Assume that you have two independent Poisson processes, N1( t ) with rate λ1 and N2( t ) with rate λ2 . What is the probability that n events occur in the first process before m events occur in the second process?
I know this question has been asked in the forum before. In fact the answer available in text book is
$$ \sum_{k=n}^{n+m-1} \binom{n+m-1}{k} (\frac{\lambda _{1}}{\lambda _{1}+\lambda _{2}})(\frac{\lambda _{2}}{\lambda _{1}+\lambda _{2}})^{n+m-1-k} $$
Now my doubt is the following:
Suppose I want to find out the probability that 1st event of type 1 occurred before 2nd event of type 2.
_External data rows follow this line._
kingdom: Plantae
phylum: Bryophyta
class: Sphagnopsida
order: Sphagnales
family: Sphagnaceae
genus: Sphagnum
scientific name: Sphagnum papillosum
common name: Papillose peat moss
There can be two possibilities:
One event of type A occurs ------ This means no matter what event occurs next (either of type A or of type B), the condition will still be satisfied.
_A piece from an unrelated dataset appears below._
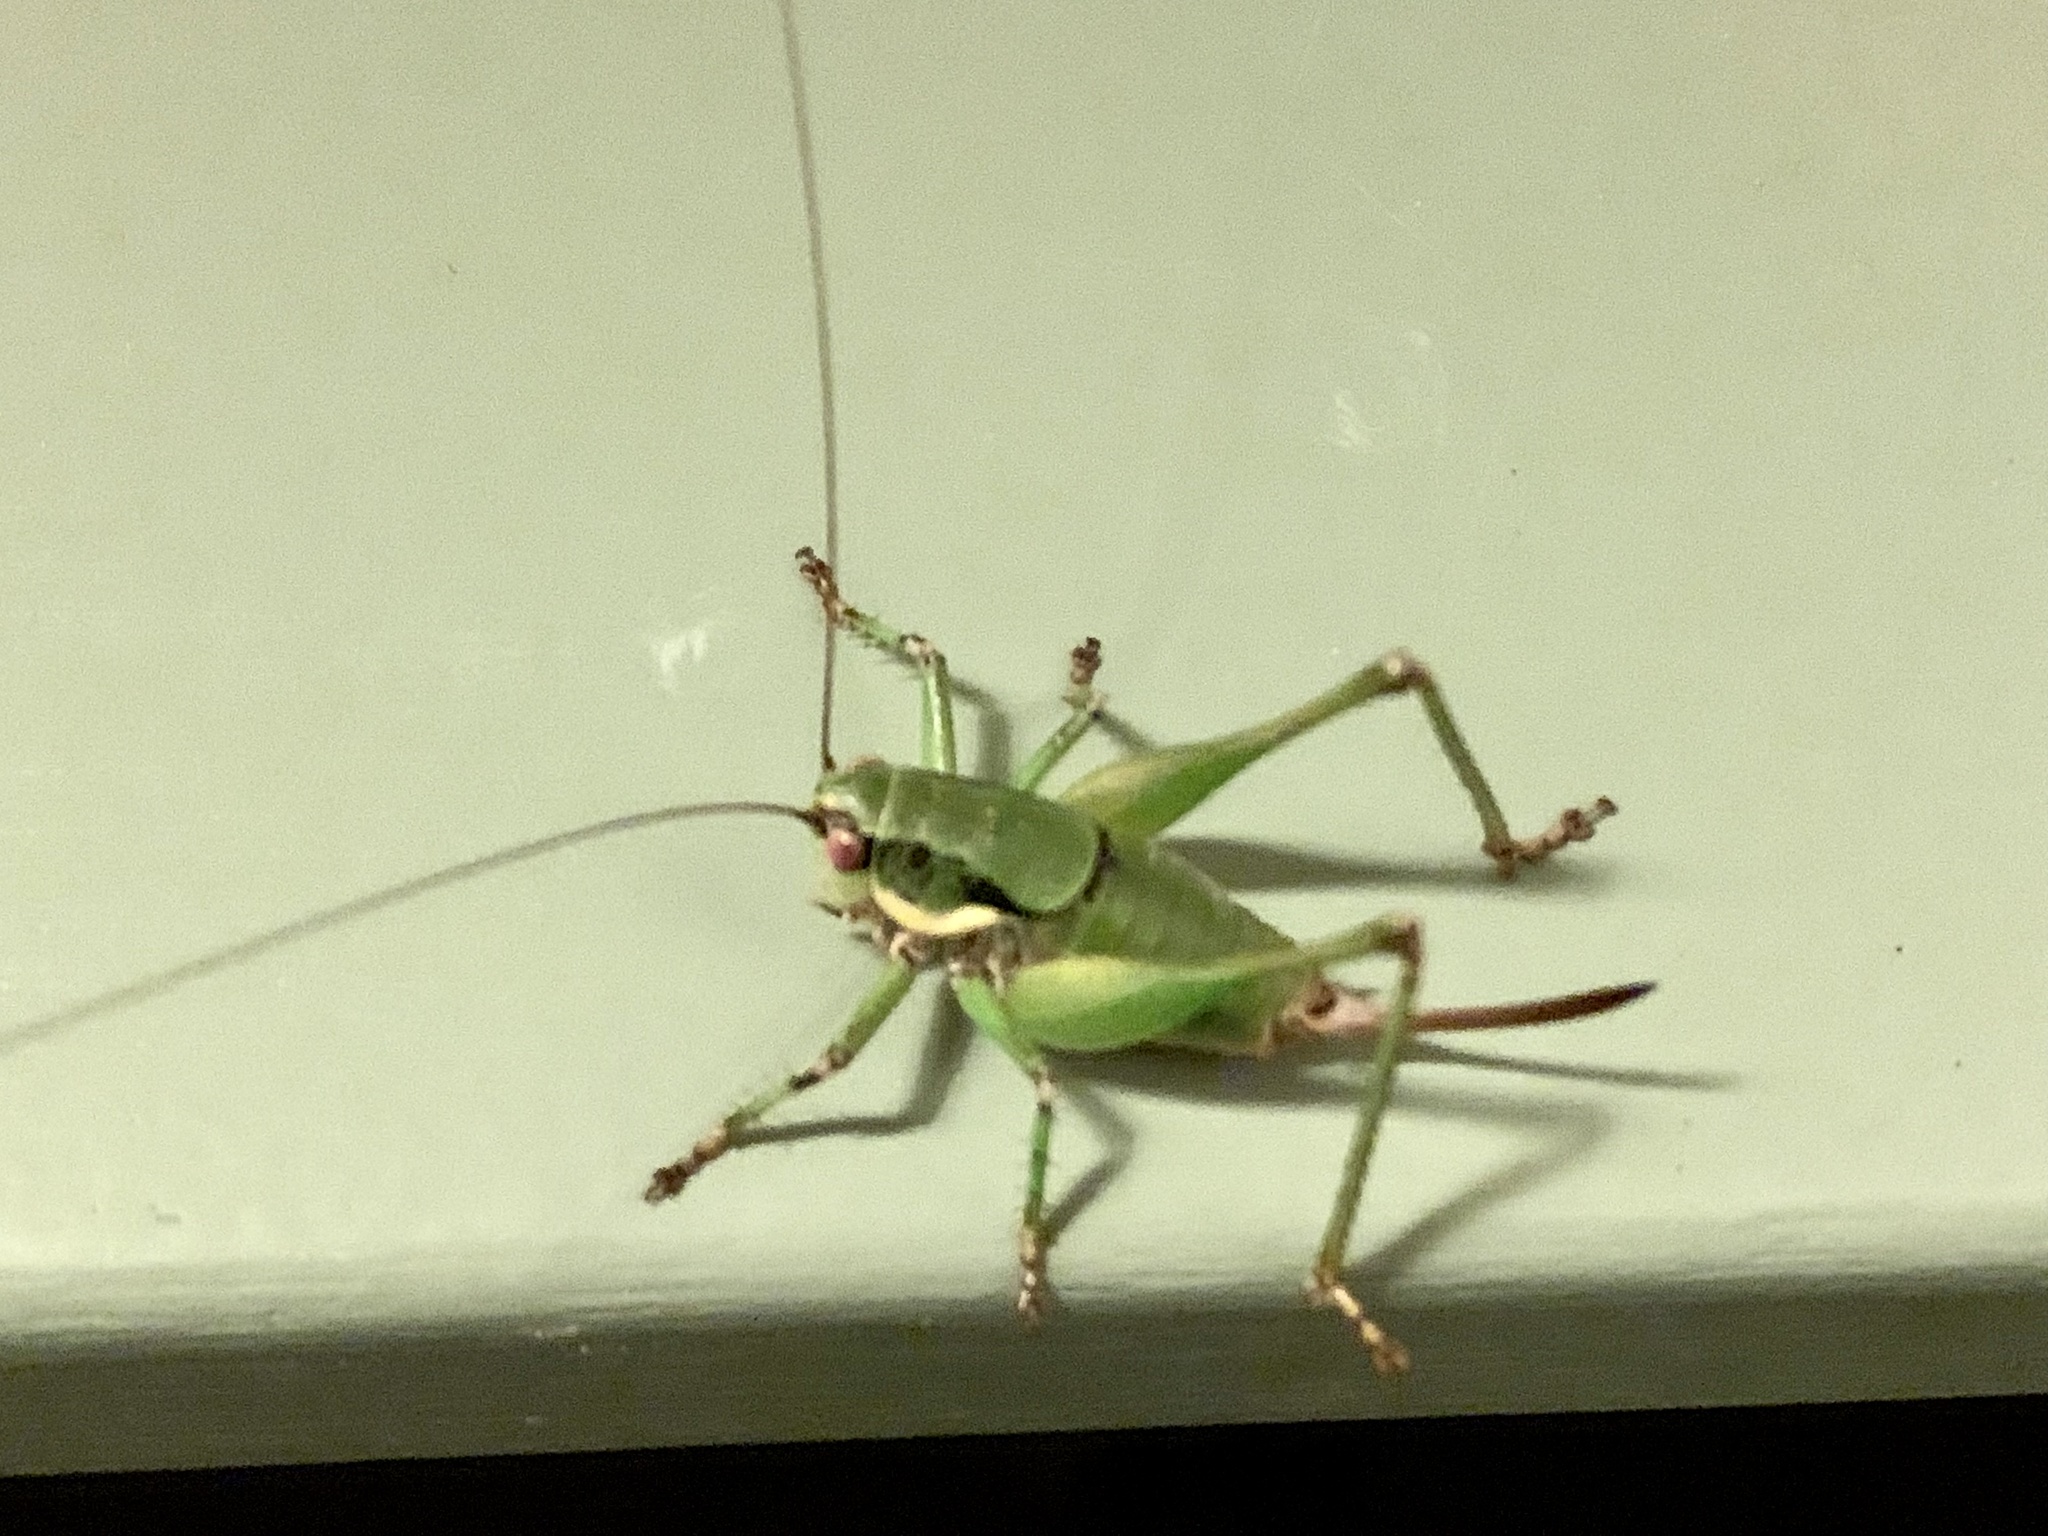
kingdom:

One event of type B occurs, followed by a event of type A. ---- No matter what event occurs next, the condition will still be satisfied.
Now, probability of 1st possibility occurring is $\frac{\lambda _{1}}{\lambda _{1}+\lambda _{2}}$ and probability of 2nd possibility occuring is $(\frac{\lambda _{2}}{\lambda _{1}+\lambda _{2}}) (\frac{\lambda _{1}}{\lambda _{1}+\lambda _{2}})$
So, the required probability I get is
$\frac{\lambda _{1}}{\lambda _{1}+\lambda _{2}} + (\frac{\lambda _{2}}{\lambda _{1}+\lambda _{2}}) (\frac{\lambda _{1}}{\lambda _{1}+\lambda _{2}})$
Whereas, using the equation given in the book, I get the answer
$(\frac{\lambda _{1}}{\lambda _{1}+\lambda _{2}})^{2} + 2(\frac{\lambda _{2}}{\lambda _{1}+\lambda _{2}}) (\frac{\lambda _{1}}{\lambda _{1}+\lambda _{2}})$
Can anyone please tell me where am I doing it wrong?
You are doing nothing wrong.
For every $x$, $x+x(1-x)=x^2+2x(1-x)$. For $x=\lambda_1/(\lambda_1+\lambda_2)$, this shows that the formula $x+x(1-x)$ in the book equals your formula $x^2+2x(1-x)$.